=== TE BEOORDELEN TEKST ===
○ ○ ○ ○

Er vindt nog een belangrijke gebeurtenis plaats aan het einde van die duizend jaar, nl. de tweede opstanding!
Openbaring 20:5: “De rest van de doden werd pas weer levend na die duizend jaar.” Ontelbare goddelozen zullen opstaan. Openbaring 20:8 zegt: “ Een menigte zo talrijk als het zand van de zee.” Satan verzamelt hen van over de hele aarde in een enorm leger.
Op datzelfde tijdstip komt het nieuwe Jeruzalem met Christus en de heiligen op aarde. Johannes zag de heilige stad uit de hemel naar beneden komen, bij God vandaan. Hij hoorde een luide stem vanaf de troon zeggen: “Gods woonplaats is nu bij de mensen, Hij zal bij hen wonen” (Openbaring 21:2,3). Deze stad wordt het doelwit van Satans woede. Dit is de laatste aardse strijd! De legers van de hel bestormen de stad uit de hemel.
“Maar er kwam vuur uit de hemel dat hen verteerde.” ( Openbaring 20:9) De strijd is voorbij! “Het graf en het dodenrijk werden in de poel van vuur gegooid. Dat is de tweede dood.” (Openbaring 20:14). Als iemand niet blijkt ingeschreven te zijn in het levensboek, wordt hij in de poel van vuur geworpen (vers 12,13). Hier zien we het laatste drama van de aarde, een opwekking die niet blijvend is. Een opwekking uit de dood die zal leiden tot de eeuwige dood. Het is bijna onmogelijk om een idee te krijgen van zo’n besef van verlies.

○ ○ ○ ○

=== GEGEVENSFRAGMENTEN ===
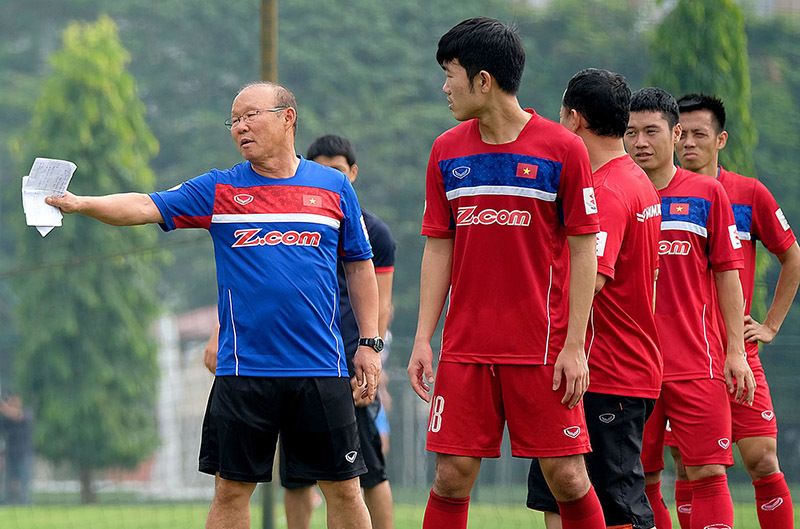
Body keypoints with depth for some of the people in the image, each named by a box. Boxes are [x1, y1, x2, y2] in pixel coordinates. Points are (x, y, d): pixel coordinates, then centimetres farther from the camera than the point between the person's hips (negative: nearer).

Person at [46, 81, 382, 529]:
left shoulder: (334, 187, 7)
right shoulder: (217, 190, 5)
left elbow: (360, 266, 13)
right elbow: (145, 207, -5)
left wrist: (370, 342, 8)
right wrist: (80, 204, -21)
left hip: (321, 369, 0)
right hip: (244, 370, 0)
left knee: (343, 489, 2)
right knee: (232, 489, 1)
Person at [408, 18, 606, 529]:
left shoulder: (562, 149, -4)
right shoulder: (447, 151, 8)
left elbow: (583, 252, -4)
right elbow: (438, 250, 12)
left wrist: (575, 346, -8)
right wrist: (424, 338, 4)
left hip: (543, 350, -3)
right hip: (464, 349, 3)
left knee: (567, 477, -3)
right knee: (451, 477, -1)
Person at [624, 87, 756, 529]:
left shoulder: (707, 194, 5)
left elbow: (727, 274, 6)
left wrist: (735, 351, -1)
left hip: (697, 364, -1)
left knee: (708, 474, -8)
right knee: (641, 483, 3)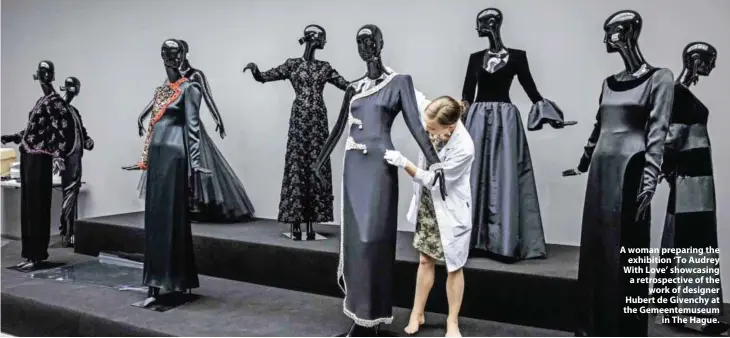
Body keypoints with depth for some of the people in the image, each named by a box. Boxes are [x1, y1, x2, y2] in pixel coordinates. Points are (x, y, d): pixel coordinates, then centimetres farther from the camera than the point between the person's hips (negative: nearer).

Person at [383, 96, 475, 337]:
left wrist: (403, 163, -25)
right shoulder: (434, 130, -13)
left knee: (453, 266, 10)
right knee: (425, 260, 15)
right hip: (427, 206, 6)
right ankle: (417, 313, 30)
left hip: (450, 211, -5)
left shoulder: (464, 148, -29)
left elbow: (433, 180, -23)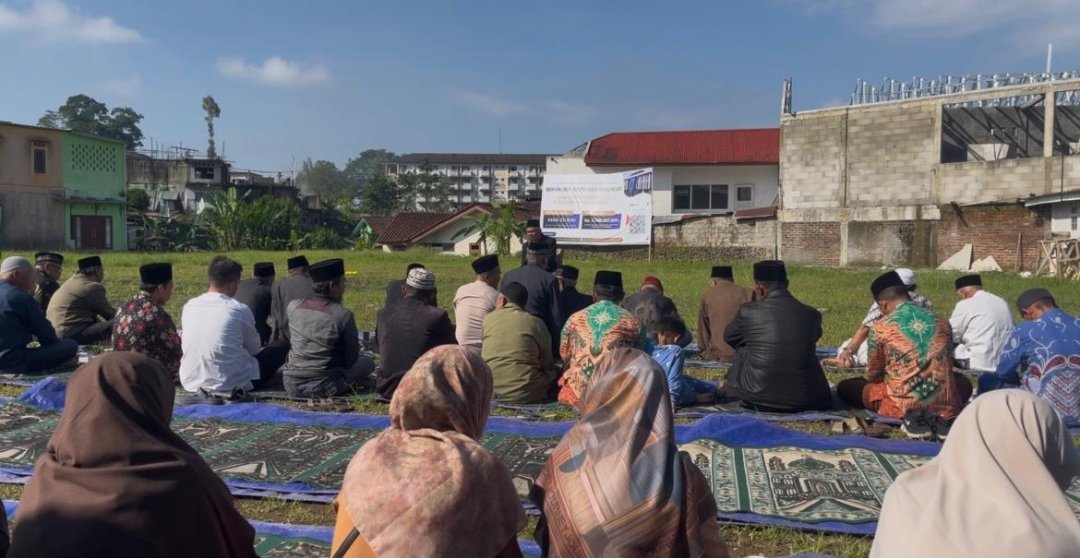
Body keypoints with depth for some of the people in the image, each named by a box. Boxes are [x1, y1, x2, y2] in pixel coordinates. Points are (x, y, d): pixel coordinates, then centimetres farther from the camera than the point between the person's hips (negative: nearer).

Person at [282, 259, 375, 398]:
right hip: (324, 388, -4)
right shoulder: (343, 315, -15)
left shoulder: (293, 306, -2)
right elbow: (351, 359, -6)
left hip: (292, 385, 4)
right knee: (367, 361, 16)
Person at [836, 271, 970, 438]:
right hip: (945, 402, 4)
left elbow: (873, 375, 9)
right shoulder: (941, 322, 9)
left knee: (845, 387, 18)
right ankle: (941, 417, 3)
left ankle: (910, 417, -3)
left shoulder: (880, 327, -3)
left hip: (903, 404, -4)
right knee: (964, 382, 39)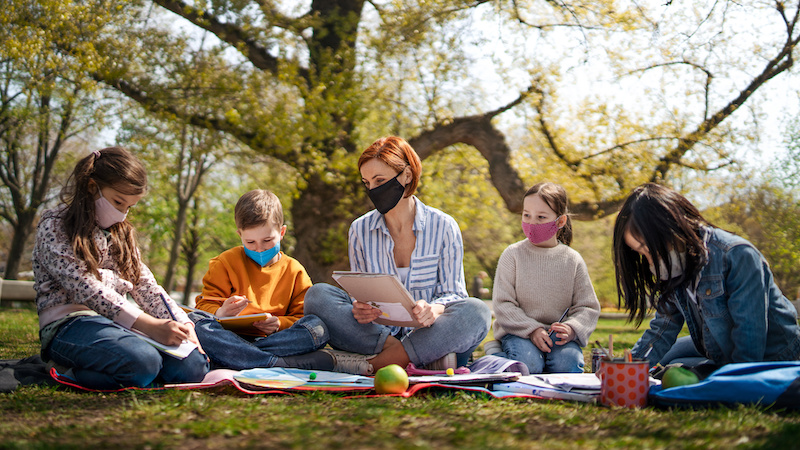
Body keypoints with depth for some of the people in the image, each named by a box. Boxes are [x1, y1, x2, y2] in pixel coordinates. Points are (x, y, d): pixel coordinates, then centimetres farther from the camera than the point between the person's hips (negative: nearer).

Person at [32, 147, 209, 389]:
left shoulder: (121, 231, 23)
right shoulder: (54, 226, -1)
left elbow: (145, 284, 14)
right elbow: (86, 288, -15)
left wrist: (182, 324, -6)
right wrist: (150, 326, -25)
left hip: (116, 324, 7)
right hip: (68, 324, -7)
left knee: (194, 367, -20)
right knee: (143, 363, -36)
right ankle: (72, 372, -10)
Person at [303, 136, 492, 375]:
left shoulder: (443, 227, 0)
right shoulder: (360, 230, 7)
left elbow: (452, 293, 1)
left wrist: (434, 310, -24)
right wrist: (360, 309, -17)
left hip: (426, 333, -2)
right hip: (375, 333, 2)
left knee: (476, 312, -31)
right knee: (318, 295, -22)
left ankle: (372, 363, -31)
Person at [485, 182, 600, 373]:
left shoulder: (572, 260, 4)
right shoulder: (513, 254, -1)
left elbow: (588, 307, 5)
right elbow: (502, 304, -5)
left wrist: (571, 329, -17)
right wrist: (532, 330, -19)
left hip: (558, 335, 2)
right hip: (518, 332, -2)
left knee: (568, 364, -28)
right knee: (528, 364, -31)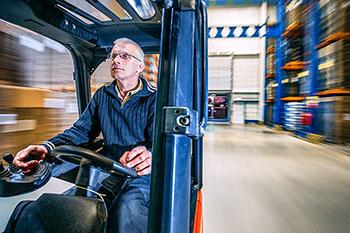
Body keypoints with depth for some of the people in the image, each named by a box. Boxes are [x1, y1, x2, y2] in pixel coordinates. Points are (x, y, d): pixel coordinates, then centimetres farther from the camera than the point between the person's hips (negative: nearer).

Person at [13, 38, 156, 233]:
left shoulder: (154, 98, -5)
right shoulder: (102, 95, 12)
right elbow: (81, 130, 9)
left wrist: (150, 156, -41)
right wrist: (47, 147, -11)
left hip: (142, 170, -4)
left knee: (126, 205, -32)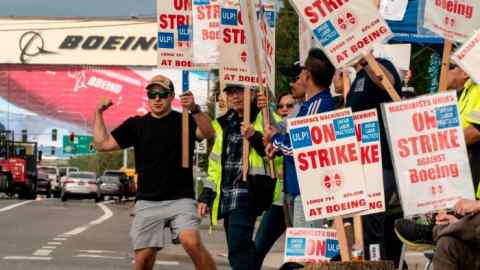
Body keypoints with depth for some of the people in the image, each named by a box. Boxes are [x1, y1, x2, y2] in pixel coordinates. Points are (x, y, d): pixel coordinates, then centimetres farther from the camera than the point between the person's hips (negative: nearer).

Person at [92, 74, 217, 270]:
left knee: (192, 242, -27)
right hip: (147, 202, 3)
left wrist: (194, 110, -36)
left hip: (180, 200, -3)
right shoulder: (136, 125, 10)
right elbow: (102, 144, 8)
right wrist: (99, 113, -1)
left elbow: (209, 133, -19)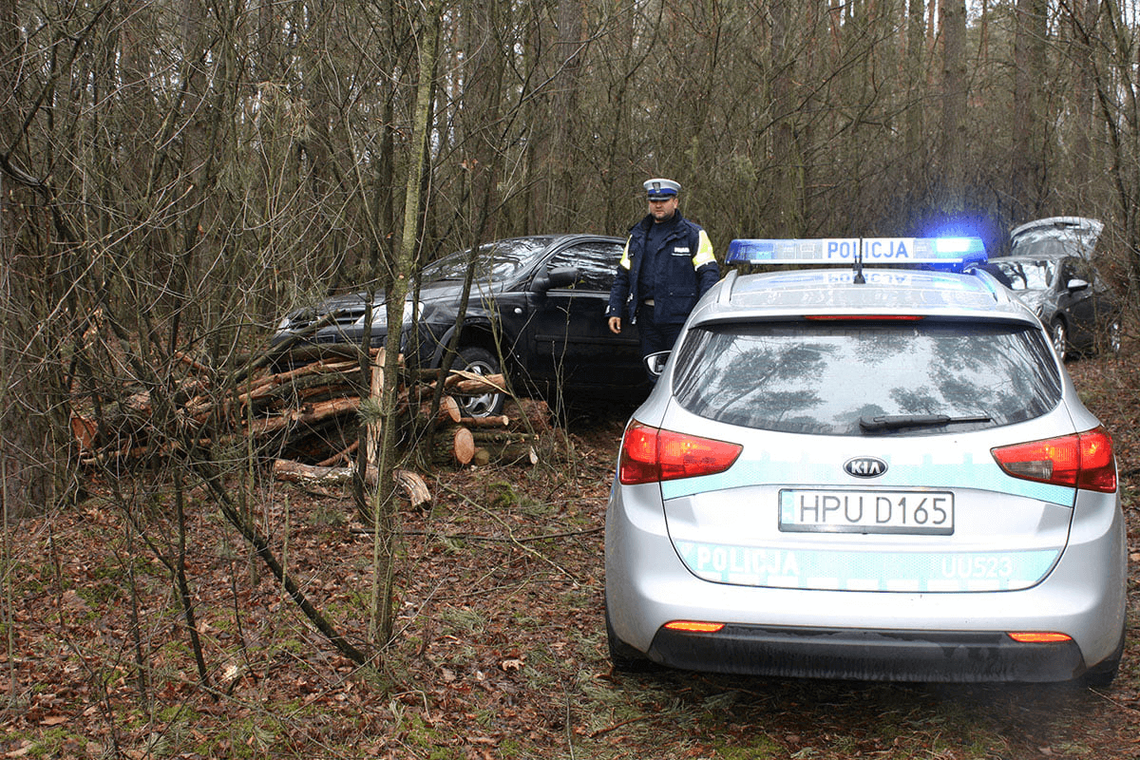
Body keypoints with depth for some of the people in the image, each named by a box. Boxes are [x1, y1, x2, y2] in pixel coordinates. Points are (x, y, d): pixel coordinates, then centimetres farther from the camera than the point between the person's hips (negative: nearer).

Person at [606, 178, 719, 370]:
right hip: (647, 317, 5)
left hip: (680, 318, -5)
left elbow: (709, 274, -5)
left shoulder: (693, 234, 1)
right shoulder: (638, 235, 17)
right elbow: (623, 276, 20)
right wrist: (615, 311, 10)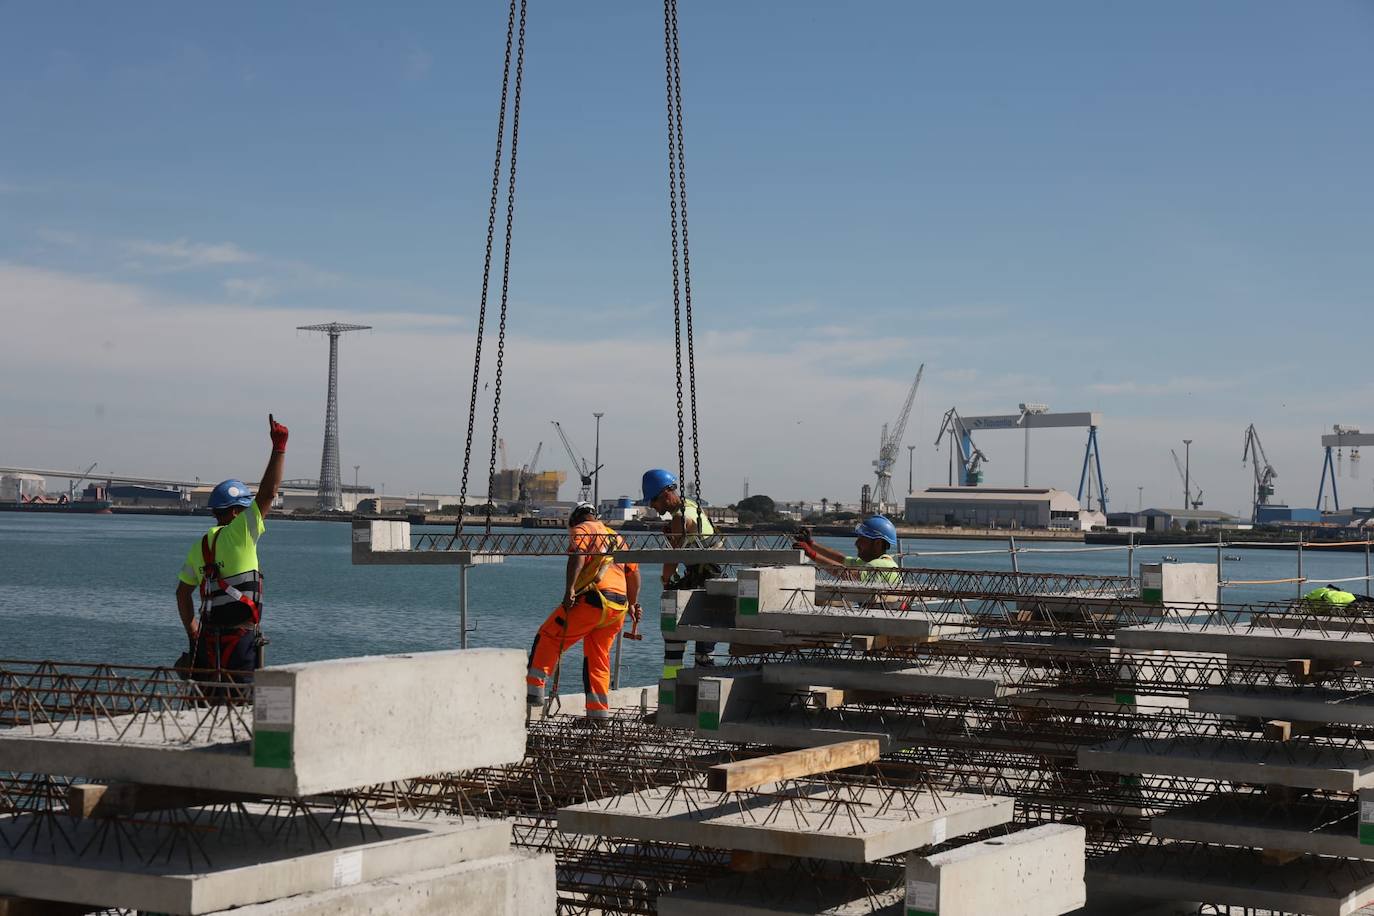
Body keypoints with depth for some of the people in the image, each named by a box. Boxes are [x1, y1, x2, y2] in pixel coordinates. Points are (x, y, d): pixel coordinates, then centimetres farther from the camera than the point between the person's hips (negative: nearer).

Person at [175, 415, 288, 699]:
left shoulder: (199, 547, 13)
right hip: (240, 639, -7)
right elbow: (267, 493, -11)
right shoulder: (238, 535, -8)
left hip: (208, 640, 7)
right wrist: (279, 447, -7)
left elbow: (182, 593, 16)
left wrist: (193, 633, 23)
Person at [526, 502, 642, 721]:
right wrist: (633, 604, 34)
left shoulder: (581, 530, 6)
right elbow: (634, 572, 27)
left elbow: (577, 557, -14)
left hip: (593, 599, -7)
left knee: (548, 638, 1)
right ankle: (599, 712, 8)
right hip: (619, 606, 7)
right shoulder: (617, 538, 27)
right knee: (598, 656, 13)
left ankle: (534, 689, -6)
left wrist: (569, 590, -23)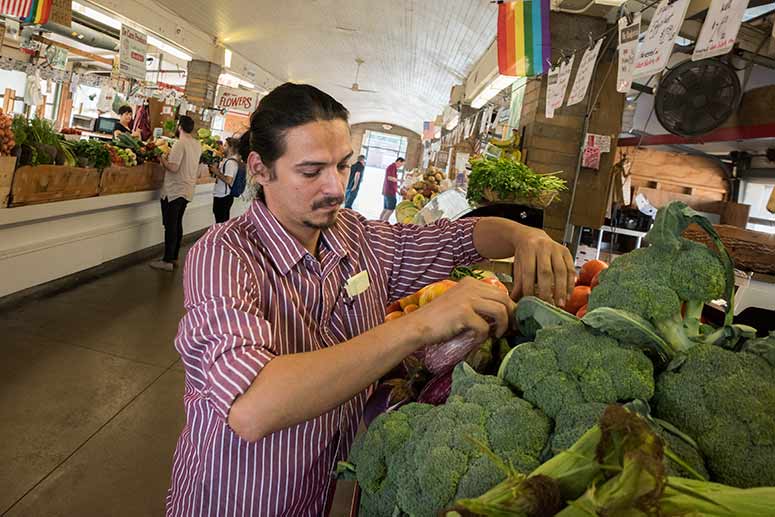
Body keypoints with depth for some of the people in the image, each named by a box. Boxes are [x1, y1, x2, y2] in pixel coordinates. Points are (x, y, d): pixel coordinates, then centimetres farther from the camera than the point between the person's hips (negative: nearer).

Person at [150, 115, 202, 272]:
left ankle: (167, 261, 1)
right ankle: (174, 257, 21)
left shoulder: (180, 144, -17)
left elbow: (173, 167, -22)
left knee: (170, 226, -3)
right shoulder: (198, 145, 8)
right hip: (187, 191, 8)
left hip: (174, 191, -8)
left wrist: (162, 159, -6)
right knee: (177, 224, 14)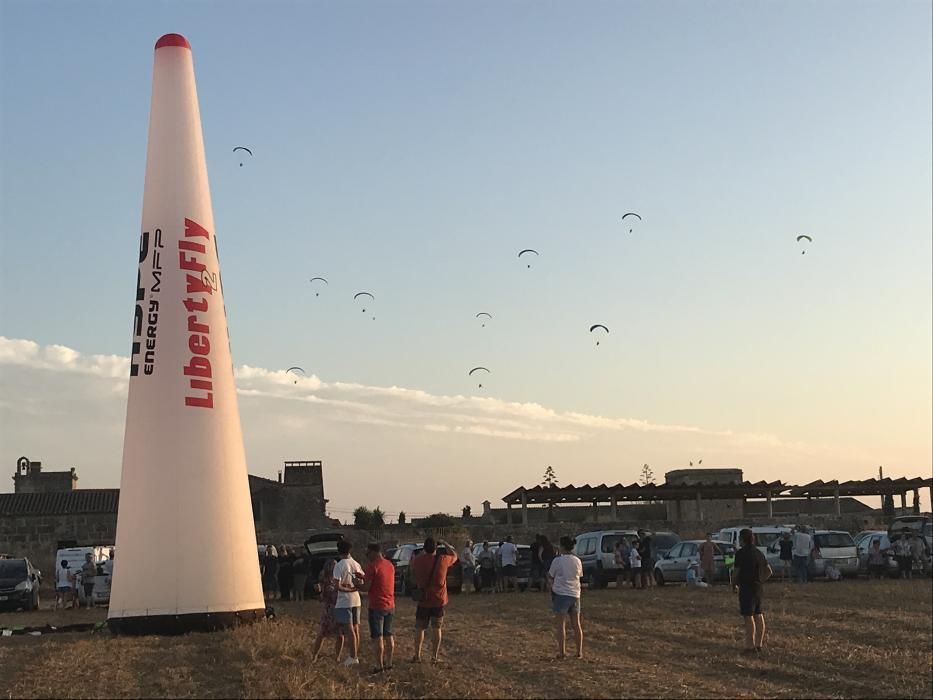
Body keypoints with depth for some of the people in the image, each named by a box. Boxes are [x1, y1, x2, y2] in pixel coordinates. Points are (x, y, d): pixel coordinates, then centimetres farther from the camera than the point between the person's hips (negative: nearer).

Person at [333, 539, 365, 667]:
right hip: (356, 600, 6)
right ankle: (356, 655, 17)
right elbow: (363, 582, 10)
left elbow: (337, 586, -18)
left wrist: (349, 589, -9)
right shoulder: (356, 564, 6)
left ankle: (353, 657, -4)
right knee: (355, 629, 11)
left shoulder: (339, 565, -13)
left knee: (349, 629, -4)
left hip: (344, 602, -6)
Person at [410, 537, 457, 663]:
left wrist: (424, 553, 19)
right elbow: (454, 555, 10)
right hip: (439, 600, 0)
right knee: (437, 628, 10)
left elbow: (413, 570, 15)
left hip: (423, 600, 0)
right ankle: (435, 657, 10)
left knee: (419, 628, 9)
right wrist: (445, 544, 20)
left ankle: (417, 656, 6)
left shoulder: (417, 561, -10)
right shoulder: (443, 560, -11)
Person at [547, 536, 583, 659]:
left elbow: (550, 577, -2)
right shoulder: (577, 561, 4)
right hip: (575, 594, 5)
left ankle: (562, 652, -1)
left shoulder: (558, 561, -9)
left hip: (561, 594, -4)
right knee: (576, 624, 11)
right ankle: (579, 652, 13)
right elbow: (580, 576, 13)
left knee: (561, 625, 1)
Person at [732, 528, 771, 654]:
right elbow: (769, 571, 16)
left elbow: (737, 572, -11)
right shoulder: (759, 553, 12)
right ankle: (759, 644, 17)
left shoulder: (741, 553, -13)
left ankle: (750, 646, -9)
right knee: (758, 615, 12)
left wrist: (734, 584, 5)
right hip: (759, 588, 8)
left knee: (748, 616, -7)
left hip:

○ ○ ○ ○

Geef de tekst over de tweede opstanding woordelijk weer, van de eerste tot en met de laatste zin.

=== ANTWOORDVAK ===
Er vindt nog een belangrijke gebeurtenis plaats aan het einde van die duizend jaar, nl. de tweede opstanding!
Openbaring 20:5: “De rest van de doden werd pas weer levend na die duizend jaar.” Ontelbare goddelozen zullen opstaan. Openbaring 20:8 zegt: “ Een menigte zo talrijk als het zand van de zee.” Satan verzamelt hen van over de hele aarde in een enorm leger.
Op datzelfde tijdstip komt het nieuwe Jeruzalem met Christus en de heiligen op aarde. Johannes zag de heilige stad uit de hemel naar beneden komen, bij God vandaan. Hij hoorde een luide stem vanaf de troon zeggen: “Gods woonplaats is nu bij de mensen, Hij zal bij hen wonen” (Openbaring 21:2,3). Deze stad wordt het doelwit van Satans woede. Dit is de laatste aardse strijd! De legers van de hel bestormen de stad uit de hemel.
“Maar er kwam vuur uit de hemel dat hen verteerde.” ( Openbaring 20:9) De strijd is voorbij! “Het graf en het dodenrijk werden in de poel van vuur gegooid. Dat is de tweede dood.” (Openbaring 20:14). Als iemand niet blijkt ingeschreven te zijn in het levensboek, wordt hij in de poel van vuur geworpen (vers 12,13). Hier zien we het laatste drama van de aarde, een opwekking die niet blijvend is. Een opwekking uit de dood die zal leiden tot de eeuwige dood. Het is bijna onmogelijk om een idee te krijgen van zo’n besef van verlies.